— start Entries —
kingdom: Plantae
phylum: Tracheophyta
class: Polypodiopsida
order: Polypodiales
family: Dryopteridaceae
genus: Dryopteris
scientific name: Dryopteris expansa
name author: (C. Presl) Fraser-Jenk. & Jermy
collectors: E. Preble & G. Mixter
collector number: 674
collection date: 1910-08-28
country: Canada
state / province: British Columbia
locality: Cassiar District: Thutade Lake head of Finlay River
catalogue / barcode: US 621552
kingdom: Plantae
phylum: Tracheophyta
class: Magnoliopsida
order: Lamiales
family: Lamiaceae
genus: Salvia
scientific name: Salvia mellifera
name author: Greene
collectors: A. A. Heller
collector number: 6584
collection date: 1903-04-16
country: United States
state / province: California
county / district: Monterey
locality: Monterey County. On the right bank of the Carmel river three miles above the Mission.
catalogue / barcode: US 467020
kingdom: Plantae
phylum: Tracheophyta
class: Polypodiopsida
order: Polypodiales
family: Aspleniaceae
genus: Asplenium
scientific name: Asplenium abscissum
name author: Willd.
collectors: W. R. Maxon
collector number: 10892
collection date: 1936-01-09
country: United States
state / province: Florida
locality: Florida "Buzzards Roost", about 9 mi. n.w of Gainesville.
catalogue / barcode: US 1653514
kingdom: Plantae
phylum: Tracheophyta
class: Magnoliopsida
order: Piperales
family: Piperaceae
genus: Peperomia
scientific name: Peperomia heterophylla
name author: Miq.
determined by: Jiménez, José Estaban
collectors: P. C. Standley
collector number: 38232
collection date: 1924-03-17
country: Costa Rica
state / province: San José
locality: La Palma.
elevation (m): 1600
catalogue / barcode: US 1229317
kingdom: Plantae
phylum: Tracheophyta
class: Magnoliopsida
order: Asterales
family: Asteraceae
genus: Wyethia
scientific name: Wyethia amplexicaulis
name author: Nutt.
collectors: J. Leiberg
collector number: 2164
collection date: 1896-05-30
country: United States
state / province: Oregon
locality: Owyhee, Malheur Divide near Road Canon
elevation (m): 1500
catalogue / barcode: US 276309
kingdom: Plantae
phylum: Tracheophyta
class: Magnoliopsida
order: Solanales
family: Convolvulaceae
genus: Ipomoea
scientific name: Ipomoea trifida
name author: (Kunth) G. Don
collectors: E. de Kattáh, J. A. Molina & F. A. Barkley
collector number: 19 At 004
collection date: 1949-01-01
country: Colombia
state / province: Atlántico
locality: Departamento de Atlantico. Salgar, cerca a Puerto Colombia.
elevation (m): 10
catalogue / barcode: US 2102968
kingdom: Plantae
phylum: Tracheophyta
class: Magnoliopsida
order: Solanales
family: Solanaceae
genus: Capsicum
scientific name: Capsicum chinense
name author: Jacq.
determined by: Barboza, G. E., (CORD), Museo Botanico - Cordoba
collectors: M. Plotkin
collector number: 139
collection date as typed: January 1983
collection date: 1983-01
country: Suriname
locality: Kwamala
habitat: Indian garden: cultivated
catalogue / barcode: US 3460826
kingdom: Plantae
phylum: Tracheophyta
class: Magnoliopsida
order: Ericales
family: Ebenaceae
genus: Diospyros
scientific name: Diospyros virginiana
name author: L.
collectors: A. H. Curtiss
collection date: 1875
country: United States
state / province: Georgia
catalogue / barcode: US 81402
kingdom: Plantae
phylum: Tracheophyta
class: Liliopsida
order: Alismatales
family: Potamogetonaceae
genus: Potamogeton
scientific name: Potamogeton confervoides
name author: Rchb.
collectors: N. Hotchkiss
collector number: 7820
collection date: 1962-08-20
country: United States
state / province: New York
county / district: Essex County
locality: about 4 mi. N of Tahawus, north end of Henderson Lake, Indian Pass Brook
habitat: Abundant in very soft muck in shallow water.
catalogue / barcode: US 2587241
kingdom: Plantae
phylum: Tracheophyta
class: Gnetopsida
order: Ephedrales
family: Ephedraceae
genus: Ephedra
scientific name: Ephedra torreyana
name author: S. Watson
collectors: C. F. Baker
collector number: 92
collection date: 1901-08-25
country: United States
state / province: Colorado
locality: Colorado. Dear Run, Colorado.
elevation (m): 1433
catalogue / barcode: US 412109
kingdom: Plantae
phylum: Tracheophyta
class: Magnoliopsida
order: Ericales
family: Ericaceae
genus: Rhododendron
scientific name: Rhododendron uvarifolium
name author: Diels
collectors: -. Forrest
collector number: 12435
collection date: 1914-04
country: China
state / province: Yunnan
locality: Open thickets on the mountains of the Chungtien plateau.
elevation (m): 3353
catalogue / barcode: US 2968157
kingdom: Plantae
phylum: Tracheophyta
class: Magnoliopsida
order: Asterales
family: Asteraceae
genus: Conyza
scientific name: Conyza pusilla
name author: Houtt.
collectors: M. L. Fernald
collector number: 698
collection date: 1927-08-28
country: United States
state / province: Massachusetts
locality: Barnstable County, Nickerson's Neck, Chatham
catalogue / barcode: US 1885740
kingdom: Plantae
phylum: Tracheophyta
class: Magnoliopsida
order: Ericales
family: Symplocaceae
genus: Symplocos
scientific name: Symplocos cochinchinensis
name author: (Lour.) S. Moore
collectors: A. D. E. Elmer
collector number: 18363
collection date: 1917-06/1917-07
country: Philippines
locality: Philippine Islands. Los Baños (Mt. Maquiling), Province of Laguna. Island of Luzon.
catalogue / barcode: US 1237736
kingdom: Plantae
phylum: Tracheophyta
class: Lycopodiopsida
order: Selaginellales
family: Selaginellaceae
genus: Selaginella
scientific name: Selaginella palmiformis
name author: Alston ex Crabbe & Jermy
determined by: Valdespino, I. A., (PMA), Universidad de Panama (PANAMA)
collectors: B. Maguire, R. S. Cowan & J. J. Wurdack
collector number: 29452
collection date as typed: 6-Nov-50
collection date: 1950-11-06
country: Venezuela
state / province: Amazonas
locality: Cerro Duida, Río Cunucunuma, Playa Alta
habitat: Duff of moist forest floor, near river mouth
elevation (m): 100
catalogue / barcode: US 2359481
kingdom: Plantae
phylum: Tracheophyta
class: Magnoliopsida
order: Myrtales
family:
— end Entries —
Problem requirements: Rewrite all of the herbarium sheet catalog entries above as a numbered list, omitting any blank lines.

Answer to the task:
1. kingdom: Plantae
2. phylum: Tracheophyta
3. class: Polypodiopsida
4. order: Polypodiales
5. family: Dryopteridaceae
6. genus: Dryopteris
7. scientific name: Dryopteris expansa
8. name author: (C. Presl) Fraser-Jenk. & Jermy
9. collectors: E. Preble & G. Mixter
10. collector number: 674
11. collection date: 1910-08-28
12. country: Canada
13. state / province: British Columbia
14. locality: Cassiar District: Thutade Lake head of Finlay River
15. catalogue / barcode: US 621552
16. kingdom: Plantae
17. phylum: Tracheophyta
18. class: Magnoliopsida
19. order: Lamiales
20. family: Lamiaceae
21. genus: Salvia
22. scientific name: Salvia mellifera
23. name author: Greene
24. collectors: A. A. Heller
25. collector number: 6584
26. collection date: 1903-04-16
27. country: United States
28. state / province: California
29. county / district: Monterey
30. locality: Monterey County. On the right bank of the Carmel river three miles above the Mission.
31. catalogue / barcode: US 467020
32. kingdom: Plantae
33. phylum: Tracheophyta
34. class: Polypodiopsida
35. order: Polypodiales
36. family: Aspleniaceae
37. genus: Asplenium
38. scientific name: Asplenium abscissum
39. name author: Willd.
40. collectors: W. R. Maxon
41. collector number: 10892
42. collection date: 1936-01-09
43. country: United States
44. state / province: Florida
45. locality: Florida "Buzzards Roost", about 9 mi. n.w of Gainesville.
46. catalogue / barcode: US 1653514
47. kingdom: Plantae
48. phylum: Tracheophyta
49. class: Magnoliopsida
50. order: Piperales
51. family: Piperaceae
52. genus: Peperomia
53. scientific name: Peperomia heterophylla
54. name author: Miq.
55. determined by: Jiménez, José Estaban
56. collectors: P. C. Standley
57. collector number: 38232
58. collection date: 1924-03-17
59. country: Costa Rica
60. state / province: San José
61. locality: La Palma.
62. elevation (m): 1600
63. catalogue / barcode: US 1229317
64. kingdom: Plantae
65. phylum: Tracheophyta
66. class: Magnoliopsida
67. order: Asterales
68. family: Asteraceae
69. genus: Wyethia
70. scientific name: Wyethia amplexicaulis
71. name author: Nutt.
72. collectors: J. Leiberg
73. collector number: 2164
74. collection date: 1896-05-30
75. country: United States
76. state / province: Oregon
77. locality: Owyhee, Malheur Divide near Road Canon
78. elevation (m): 1500
79. catalogue / barcode: US 276309
80. kingdom: Plantae
81. phylum: Tracheophyta
82. class: Magnoliopsida
83. order: Solanales
84. family: Convolvulaceae
85. genus: Ipomoea
86. scientific name: Ipomoea trifida
87. name author: (Kunth) G. Don
88. collectors: E. de Kattáh, J. A. Molina & F. A. Barkley
89. collector number: 19 At 004
90. collection date: 1949-01-01
91. country: Colombia
92. state / province: Atlántico
93. locality: Departamento de Atlantico. Salgar, cerca a Puerto Colombia.
94. elevation (m): 10
95. catalogue / barcode: US 2102968
96. kingdom: Plantae
97. phylum: Tracheophyta
98. class: Magnoliopsida
99. order: Solanales
100. family: Solanaceae
101. genus: Capsicum
102. scientific name: Capsicum chinense
103. name author: Jacq.
104. determined by: Barboza, G. E., (CORD), Museo Botanico - Cordoba
105. collectors: M. Plotkin
106. collector number: 139
107. collection date as typed: January 1983
108. collection date: 1983-01
109. country: Suriname
110. locality: Kwamala
111. habitat: Indian garden: cultivated
112. catalogue / barcode: US 3460826
113. kingdom: Plantae
114. phylum: Tracheophyta
115. class: Magnoliopsida
116. order: Ericales
117. family: Ebenaceae
118. genus: Diospyros
119. scientific name: Diospyros virginiana
120. name author: L.
121. collectors: A. H. Curtiss
122. collection date: 1875
123. country: United States
124. state / province: Georgia
125. catalogue / barcode: US 81402
126. kingdom: Plantae
127. phylum: Tracheophyta
128. class: Liliopsida
129. order: Alismatales
130. family: Potamogetonaceae
131. genus: Potamogeton
132. scientific name: Potamogeton confervoides
133. name author: Rchb.
134. collectors: N. Hotchkiss
135. collector number: 7820
136. collection date: 1962-08-20
137. country: United States
138. state / province: New York
139. county / district: Essex County
140. locality: about 4 mi. N of Tahawus, north end of Henderson Lake, Indian Pass Brook
141. habitat: Abundant in very soft muck in shallow water.
142. catalogue / barcode: US 2587241
143. kingdom: Plantae
144. phylum: Tracheophyta
145. class: Gnetopsida
146. order: Ephedrales
147. family: Ephedraceae
148. genus: Ephedra
149. scientific name: Ephedra torreyana
150. name author: S. Watson
151. collectors: C. F. Baker
152. collector number: 92
153. collection date: 1901-08-25
154. country: United States
155. state / province: Colorado
156. locality: Colorado. Dear Run, Colorado.
157. elevation (m): 1433
158. catalogue / barcode: US 412109
159. kingdom: Plantae
160. phylum: Tracheophyta
161. class: Magnoliopsida
162. order: Ericales
163. family: Ericaceae
164. genus: Rhododendron
165. scientific name: Rhododendron uvarifolium
166. name author: Diels
167. collectors: -. Forrest
168. collector number: 12435
169. collection date: 1914-04
170. country: China
171. state / province: Yunnan
172. locality: Open thickets on the mountains of the Chungtien plateau.
173. elevation (m): 3353
174. catalogue / barcode: US 2968157
175. kingdom: Plantae
176. phylum: Tracheophyta
177. class: Magnoliopsida
178. order: Asterales
179. family: Asteraceae
180. genus: Conyza
181. scientific name: Conyza pusilla
182. name author: Houtt.
183. collectors: M. L. Fernald
184. collector number: 698
185. collection date: 1927-08-28
186. country: United States
187. state / province: Massachusetts
188. locality: Barnstable County, Nickerson's Neck, Chatham
189. catalogue / barcode: US 1885740
190. kingdom: Plantae
191. phylum: Tracheophyta
192. class: Magnoliopsida
193. order: Ericales
194. family: Symplocaceae
195. genus: Symplocos
196. scientific name: Symplocos cochinchinensis
197. name author: (Lour.) S. Moore
198. collectors: A. D. E. Elmer
199. collector number: 18363
200. collection date: 1917-06/1917-07
201. country: Philippines
202. locality: Philippine Islands. Los Baños (Mt. Maquiling), Province of Laguna. Island of Luzon.
203. catalogue / barcode: US 1237736
204. kingdom: Plantae
205. phylum: Tracheophyta
206. class: Lycopodiopsida
207. order: Selaginellales
208. family: Selaginellaceae
209. genus: Selaginella
210. scientific name: Selaginella palmiformis
211. name author: Alston ex Crabbe & Jermy
212. determined by: Valdespino, I. A., (PMA), Universidad de Panama (PANAMA)
213. collectors: B. Maguire, R. S. Cowan & J. J. Wurdack
214. collector number: 29452
215. collection date as typed: 6-Nov-50
216. collection date: 1950-11-06
217. country: Venezuela
218. state / province: Amazonas
219. locality: Cerro Duida, Río Cunucunuma, Playa Alta
220. habitat: Duff of moist forest floor, near river mouth
221. elevation (m): 100
222. catalogue / barcode: US 2359481
223. kingdom: Plantae
224. phylum: Tracheophyta
225. class: Magnoliopsida
226. order: Myrtales
227. family:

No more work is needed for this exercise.